In some ways I took it as a mixed compliment. When I left the parish where I served as curate some good friends gave me a copy of The Velveteen Rabbit. If you’re unaware of this book, it’s a charming morality tale of how love brings us alive and makes us ‘real’. Centred on the toy of the title, we learn that in becoming real we tend to get rather well-used and worn.
by the time you are Real, most of your hair has been loved off, and your eyes drop out and you get loose in the joints and very shabby. But these things don’t matter at all, because once you are Real you can’t be ugly, except to people who don’t understand.Margery Williams, 1881-1944. (2003). The velveteen rabbit : or how toys become real. Leesburg, VA :GiGi Books
Like many children our daughter had a favourite toy. Not a velveteen rabbit, but a cotton one named ‘Vicky’. As the years went on, grandmothers had faithfully repaired bits and replaced parts, but the love for this rabbit never diminished. Sadly, on a holiday in the Yorkshire Dales the toy was left on a bus – traumatising her parents even more than our daughter! I still think of Vicky Rabbit riding around the beautiful landscape in a bus full of children.
Repairing much loved things is an activity as old as humanity. Very often we aspire to ‘invisible mending’, and attempt the great skill required to conceal a fault. Sometimes it can be done – but for those who know what happened it may never seem the same. When a visiting vicar commented to my grandmother on a fine new piece of needlework hanging in her hall she couldn’t suppress the need to tell him where the fault was in the tapestry. Invisible to everyone else, Bessie felt that any admiration needed to be qualified by her knowledge that it was imperfect. The picture needed to be truthful.
Not everyone aspires to this kind of good-as-new restoration. Reading Andrés Neuman’s new book fracture I was reminded of the ancient art of Kintsugi, when a pottery repair is accentuated by the use of gold. Rather than concealment, the crack becomes a rich vein within the ceramic work, adding interest and individuality. There is a lot of fracture in Neuman’s novel, set as it is against the backdrop of the 2011 tsunami but also connected to other events. It’s a book that feels very pertinent as we begin to see the scars exposed by the COVID-19 pandemic.

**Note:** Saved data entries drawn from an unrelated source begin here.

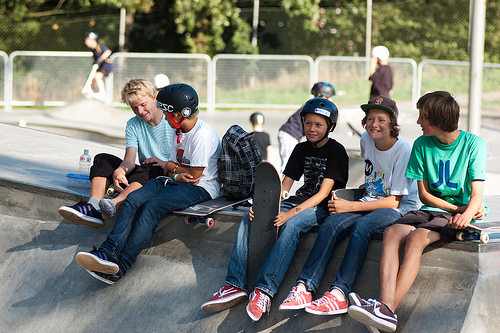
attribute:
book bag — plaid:
[219, 125, 260, 196]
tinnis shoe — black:
[76, 251, 119, 272]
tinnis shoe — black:
[58, 198, 105, 228]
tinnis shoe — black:
[84, 270, 123, 284]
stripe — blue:
[94, 250, 102, 260]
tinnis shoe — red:
[201, 285, 251, 316]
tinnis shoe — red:
[247, 286, 270, 321]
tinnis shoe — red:
[279, 287, 313, 310]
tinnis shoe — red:
[305, 292, 348, 315]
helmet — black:
[300, 99, 338, 146]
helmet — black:
[158, 83, 199, 119]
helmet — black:
[311, 80, 335, 100]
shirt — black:
[282, 138, 348, 214]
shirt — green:
[408, 129, 488, 218]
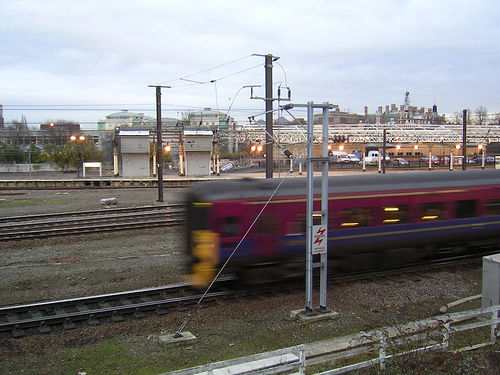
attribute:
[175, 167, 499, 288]
train — yellow, red, blue, red ,blue, grey, purple, moving very fast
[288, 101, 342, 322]
pole — metal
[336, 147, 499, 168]
cars — parked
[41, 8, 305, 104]
clouds — minor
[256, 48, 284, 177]
electrical pole — tall, wooden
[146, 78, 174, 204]
electrical pole — tall, wooden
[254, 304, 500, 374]
fence — white, small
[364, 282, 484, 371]
bush — small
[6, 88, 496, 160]
buildings — in background, in distance, large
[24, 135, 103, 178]
trees — small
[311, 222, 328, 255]
sign — white, for danger, indicating hazard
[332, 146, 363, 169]
vans — parked, white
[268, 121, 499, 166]
building — brick, square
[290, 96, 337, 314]
utility pole — grey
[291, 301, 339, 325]
footer — concrete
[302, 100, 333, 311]
posts — metal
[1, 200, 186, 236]
train tracks — in a line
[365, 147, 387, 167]
vehicle — white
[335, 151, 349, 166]
vehicle — white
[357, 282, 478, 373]
shrub — green, small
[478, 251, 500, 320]
box — metal, gray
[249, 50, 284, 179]
utility pole — brown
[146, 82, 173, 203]
utility pole — brown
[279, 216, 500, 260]
stripe — blue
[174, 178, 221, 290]
front — yellow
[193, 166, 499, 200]
top — gray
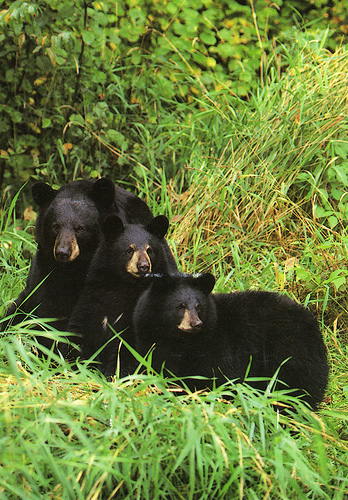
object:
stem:
[61, 1, 87, 121]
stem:
[15, 35, 31, 83]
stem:
[119, 84, 131, 133]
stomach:
[63, 278, 148, 369]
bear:
[70, 212, 178, 377]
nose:
[52, 238, 79, 266]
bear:
[0, 173, 154, 357]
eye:
[48, 219, 65, 234]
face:
[114, 229, 162, 283]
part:
[27, 165, 117, 212]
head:
[100, 214, 170, 286]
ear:
[100, 212, 126, 241]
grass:
[0, 267, 347, 499]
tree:
[64, 1, 88, 148]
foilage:
[182, 155, 347, 277]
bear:
[131, 271, 329, 411]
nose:
[131, 253, 153, 278]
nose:
[179, 312, 204, 335]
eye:
[173, 298, 188, 310]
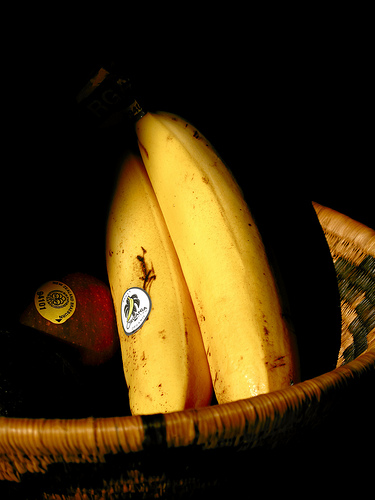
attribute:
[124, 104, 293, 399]
banana — yellow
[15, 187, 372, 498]
basket — brown, green, wicker, straw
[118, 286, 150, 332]
sticker — white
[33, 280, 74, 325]
sticker — yellow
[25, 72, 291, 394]
fruit — grouped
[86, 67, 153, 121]
stem — brown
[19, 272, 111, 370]
apple — red, hidden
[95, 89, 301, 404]
bananas — pair, bundled, yellow, ripe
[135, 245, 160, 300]
spots — brown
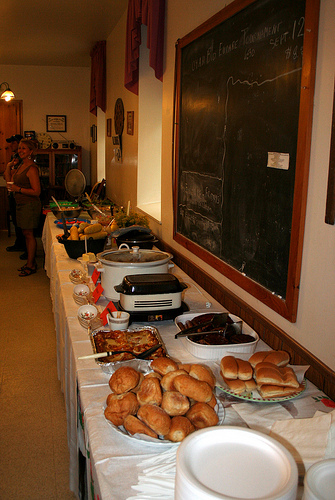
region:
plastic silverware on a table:
[134, 455, 171, 497]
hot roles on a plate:
[214, 348, 299, 401]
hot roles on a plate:
[103, 366, 184, 436]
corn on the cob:
[66, 221, 98, 244]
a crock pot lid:
[97, 245, 179, 269]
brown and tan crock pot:
[114, 275, 190, 317]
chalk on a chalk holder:
[267, 283, 289, 304]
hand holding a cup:
[3, 174, 24, 202]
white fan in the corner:
[60, 164, 89, 199]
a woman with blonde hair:
[13, 133, 34, 165]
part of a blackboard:
[220, 136, 258, 197]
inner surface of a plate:
[223, 456, 257, 485]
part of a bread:
[255, 368, 275, 383]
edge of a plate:
[182, 472, 200, 487]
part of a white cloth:
[121, 456, 149, 477]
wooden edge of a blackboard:
[209, 255, 237, 283]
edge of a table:
[88, 454, 103, 487]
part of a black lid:
[129, 277, 163, 290]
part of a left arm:
[9, 184, 31, 197]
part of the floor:
[2, 406, 36, 461]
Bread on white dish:
[100, 347, 230, 447]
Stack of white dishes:
[156, 422, 303, 498]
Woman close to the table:
[2, 134, 46, 283]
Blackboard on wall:
[150, 19, 322, 319]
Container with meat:
[171, 301, 268, 356]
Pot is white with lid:
[87, 239, 177, 301]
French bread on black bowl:
[54, 216, 110, 262]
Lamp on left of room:
[0, 75, 16, 101]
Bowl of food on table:
[45, 196, 83, 222]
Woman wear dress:
[4, 132, 47, 287]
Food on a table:
[39, 206, 234, 453]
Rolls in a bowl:
[83, 356, 228, 444]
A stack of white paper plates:
[156, 420, 310, 490]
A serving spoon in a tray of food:
[75, 342, 170, 364]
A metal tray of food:
[80, 325, 166, 366]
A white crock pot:
[86, 243, 179, 297]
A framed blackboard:
[153, 32, 307, 342]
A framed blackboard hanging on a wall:
[166, 25, 322, 336]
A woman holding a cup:
[3, 132, 43, 288]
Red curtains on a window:
[67, 25, 114, 171]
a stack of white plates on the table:
[158, 418, 293, 497]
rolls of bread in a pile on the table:
[103, 353, 230, 442]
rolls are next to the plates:
[110, 355, 228, 441]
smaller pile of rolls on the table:
[206, 339, 332, 411]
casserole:
[76, 314, 175, 370]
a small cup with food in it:
[102, 303, 133, 330]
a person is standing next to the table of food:
[0, 132, 62, 281]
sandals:
[16, 252, 43, 285]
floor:
[4, 280, 97, 496]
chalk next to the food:
[235, 262, 293, 308]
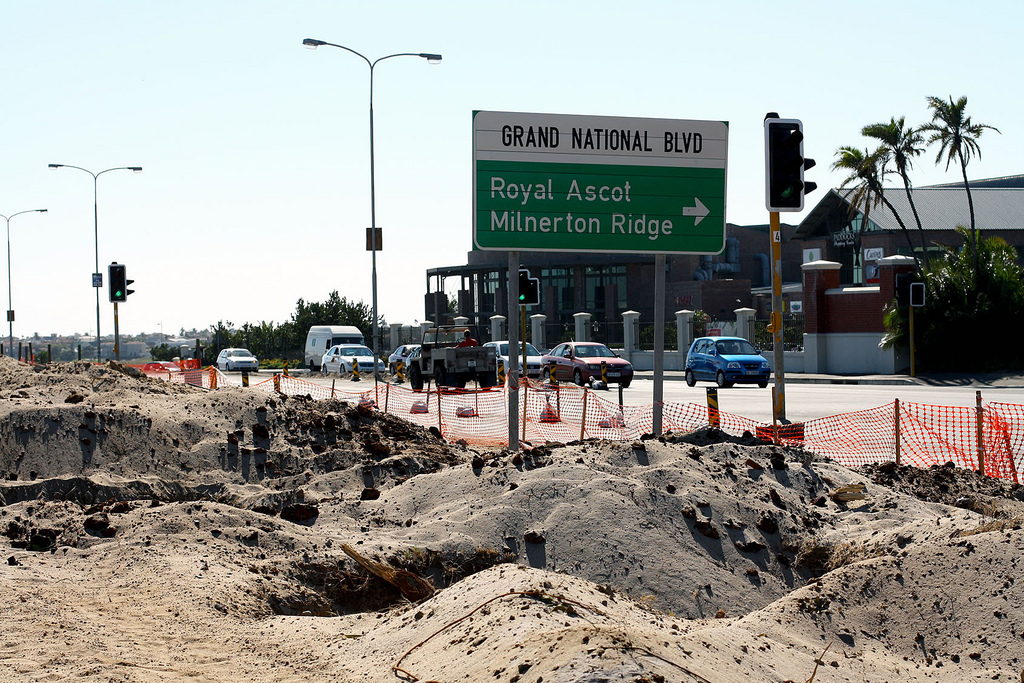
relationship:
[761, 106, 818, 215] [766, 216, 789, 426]
traffic light on pole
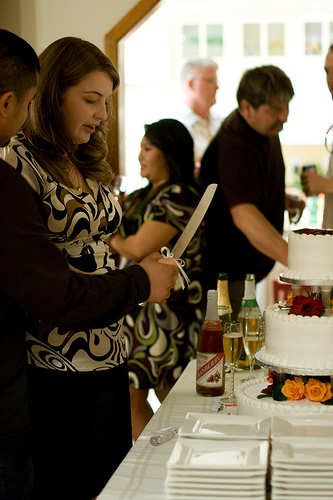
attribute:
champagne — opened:
[209, 264, 265, 369]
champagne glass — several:
[220, 317, 243, 405]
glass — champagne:
[225, 322, 241, 364]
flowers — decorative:
[262, 369, 331, 407]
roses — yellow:
[278, 375, 332, 404]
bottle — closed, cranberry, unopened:
[193, 286, 228, 398]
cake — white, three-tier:
[227, 223, 331, 456]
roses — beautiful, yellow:
[273, 372, 331, 404]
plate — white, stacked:
[177, 408, 271, 441]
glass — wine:
[188, 267, 238, 410]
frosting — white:
[271, 313, 306, 320]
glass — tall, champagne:
[220, 318, 242, 405]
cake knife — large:
[138, 179, 218, 309]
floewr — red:
[283, 285, 319, 314]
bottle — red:
[191, 285, 233, 402]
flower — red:
[287, 293, 324, 318]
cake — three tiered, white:
[278, 227, 328, 286]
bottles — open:
[196, 261, 280, 381]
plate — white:
[161, 375, 293, 476]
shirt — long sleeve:
[1, 149, 148, 397]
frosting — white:
[267, 307, 329, 335]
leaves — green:
[256, 383, 286, 399]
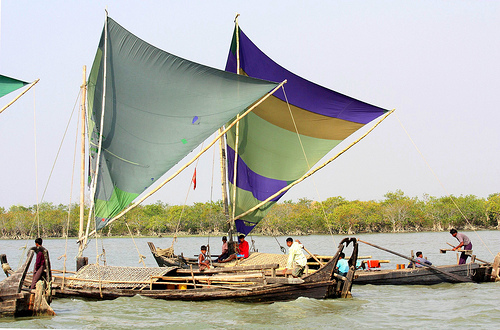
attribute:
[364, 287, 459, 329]
river — scene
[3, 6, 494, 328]
outside — scene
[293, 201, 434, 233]
trees — background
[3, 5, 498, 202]
sky — grey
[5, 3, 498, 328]
sunny day — bright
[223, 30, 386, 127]
trim — purple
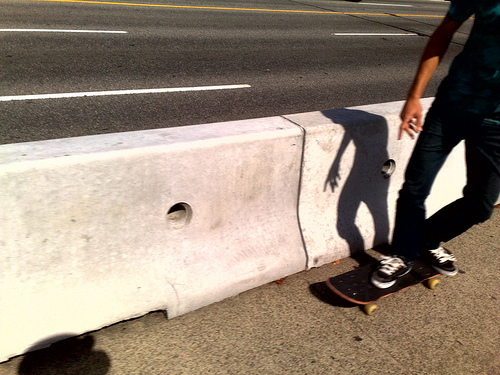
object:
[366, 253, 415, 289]
shoe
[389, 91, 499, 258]
jeans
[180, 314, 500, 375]
sidewalk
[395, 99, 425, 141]
hand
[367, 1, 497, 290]
skater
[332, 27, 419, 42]
line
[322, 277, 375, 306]
tip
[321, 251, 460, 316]
board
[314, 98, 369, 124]
head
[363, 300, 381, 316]
wheel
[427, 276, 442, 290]
wheel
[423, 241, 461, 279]
sneakers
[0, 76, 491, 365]
barrier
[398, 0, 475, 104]
arm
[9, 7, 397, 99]
ground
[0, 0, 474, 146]
street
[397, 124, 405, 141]
finger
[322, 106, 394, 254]
shadow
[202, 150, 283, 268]
wall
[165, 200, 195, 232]
hole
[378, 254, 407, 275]
laces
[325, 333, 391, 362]
flecks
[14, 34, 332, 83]
lane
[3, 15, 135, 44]
lines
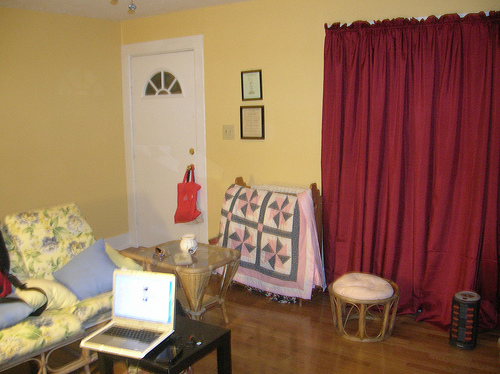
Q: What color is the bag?
A: Pink.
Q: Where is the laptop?
A: On the table.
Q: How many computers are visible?
A: 1.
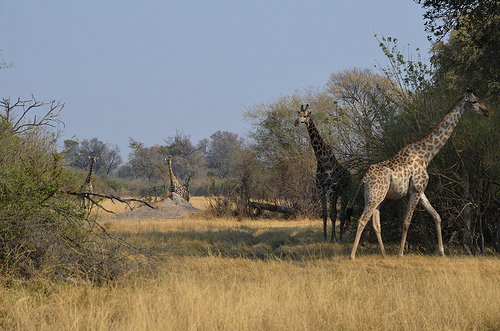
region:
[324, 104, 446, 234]
this is a giraffe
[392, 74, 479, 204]
the neck is long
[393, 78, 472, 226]
this is a neck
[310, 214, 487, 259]
these are two legs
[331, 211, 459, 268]
the legs are long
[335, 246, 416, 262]
these are two hooves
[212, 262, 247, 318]
the grass is long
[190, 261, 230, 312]
the grass is yellow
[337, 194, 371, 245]
this is a tail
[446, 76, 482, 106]
this is an eye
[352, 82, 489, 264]
Giraffe walking towards the right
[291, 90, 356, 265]
Giraffe walking to the left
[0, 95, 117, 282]
Green bush in the savannah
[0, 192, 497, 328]
Field with dead grass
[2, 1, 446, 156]
Sky without any clouds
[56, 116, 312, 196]
Multiple trees in the background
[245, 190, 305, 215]
Dead fallen tree lying on the ground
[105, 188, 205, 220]
Large rock in front of giraffe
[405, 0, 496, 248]
Large mountain behind giraffe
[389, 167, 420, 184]
Spots on side of giraffe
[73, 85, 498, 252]
the giraffes are four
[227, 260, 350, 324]
the grass is brown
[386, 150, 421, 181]
the spots are brown and white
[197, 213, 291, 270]
shadow is on the ground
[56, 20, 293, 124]
the sky has no clouds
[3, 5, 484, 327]
the animals are in africa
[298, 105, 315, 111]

A question that emerges as we live through this extraordinary health, wellbeing, economic and political emergency concerns the way we respond to these multiple assaults. Perhaps we could try to conceal some of our unlooked-for experiences, and rush back to a limping version of our former ways? Alternatively, we could learn something important about how we live and relate to others. Learn to become more realistic in our living by stopping the pretence that we can behave as if we are unconnected to others on the small planet we share. To recognise that some of the things which shatter our self-assurance are not imperfections, but necessary interruptions in the smooth glaze of our story.
As the months roll on there will be much to repair and to heal. Perhaps some of this cannot be put to the good, reconstituted or restored. Yet there will be moments when we can choose to ennoble our repairs – to make life and the structures of society fairer and more caring. There will be glimmers of good amongst the pain that many are feeling, and we need to reveal the fractures that have allowed things to change for the better. Whether it’s a growing recognition of how support for older people has been neglected, or the daily injustices that have energised ‘Black Lives Matter’, there are some fractures in our common life we should seek to repair – but never conceal.